Возможно, щедрость шведской королевы пробудила в папе благосклонность к находившимся в изгнании англичанам и шотландцам. Он отдал в их распоряжение большой дворец Мути (ныне известный как палаццо Балестра) на площади Святых апостолов и признал легитимность Якова III. Над главным входом повесили королевские гербы Стюартов, к услугам якобитов был двор. Яков получил привилегию назначать консулов, которые действовали от его имени в главных портах Папской области, что вызывало некоторые трудности для британских путешественников на протяжении большей части XVIII века. Некоторые члены якобитского двора служили в папских вооруженных силах, как, например, ирландец Паркер, командовавший крошечным папским флотом.

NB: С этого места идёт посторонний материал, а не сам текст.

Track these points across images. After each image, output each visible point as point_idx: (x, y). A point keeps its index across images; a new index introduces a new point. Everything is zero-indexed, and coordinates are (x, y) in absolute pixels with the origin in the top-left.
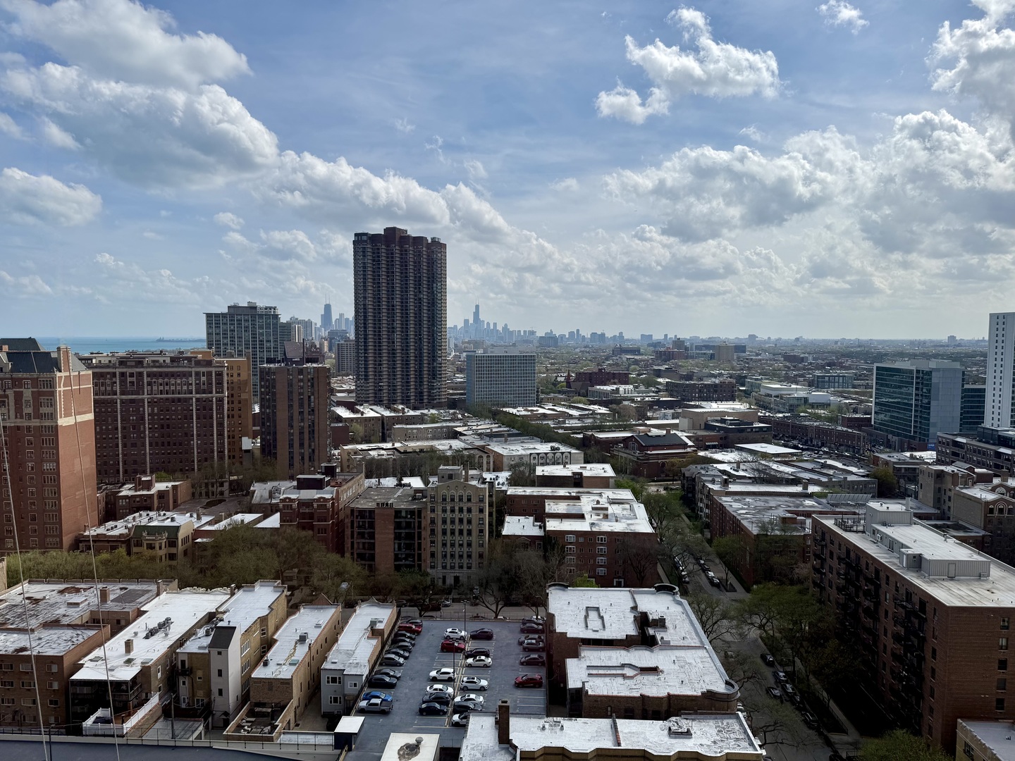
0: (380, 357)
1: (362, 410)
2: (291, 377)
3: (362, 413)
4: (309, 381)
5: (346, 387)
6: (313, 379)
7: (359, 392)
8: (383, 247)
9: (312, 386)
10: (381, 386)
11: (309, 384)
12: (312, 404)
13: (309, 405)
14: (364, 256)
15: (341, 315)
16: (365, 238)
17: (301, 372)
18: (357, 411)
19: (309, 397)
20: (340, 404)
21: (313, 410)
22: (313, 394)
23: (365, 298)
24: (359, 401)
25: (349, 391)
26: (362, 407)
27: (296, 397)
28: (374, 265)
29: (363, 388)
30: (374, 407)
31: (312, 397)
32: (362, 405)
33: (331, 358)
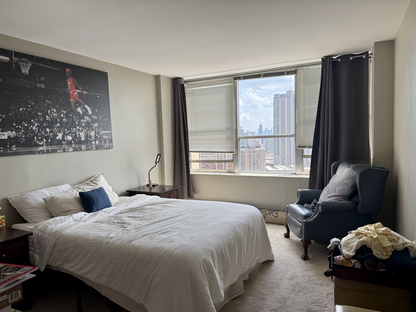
0: (284, 145)
1: (277, 167)
2: (250, 154)
3: (277, 169)
4: (257, 155)
5: (269, 158)
6: (258, 154)
7: (275, 160)
8: (286, 99)
9: (258, 157)
10: (284, 157)
11: (257, 156)
12: (258, 164)
13: (257, 165)
14: (278, 104)
15: (266, 129)
16: (278, 96)
17: (254, 152)
18: (275, 168)
19: (257, 162)
20: (267, 164)
21: (259, 167)
22: (258, 160)
23: (278, 121)
24: (275, 163)
25: (271, 160)
26: (277, 166)
27: (252, 162)
28: (282, 107)
29: (277, 158)
30: (281, 166)
31: (258, 161)
32: (276, 165)
33: (262, 146)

Бракосочетание Якова III и польской принцессы Клементины Собеской (1702–1735) состоялось в Риме и прошло с большой помпой, несмотря на смерть королевы Анны, последней протестантки из династии Стюартов. Рождение сыновей у Старшего Претендента в 1720 и 1725 годах дало надежду, что род Стюартов не прекратился.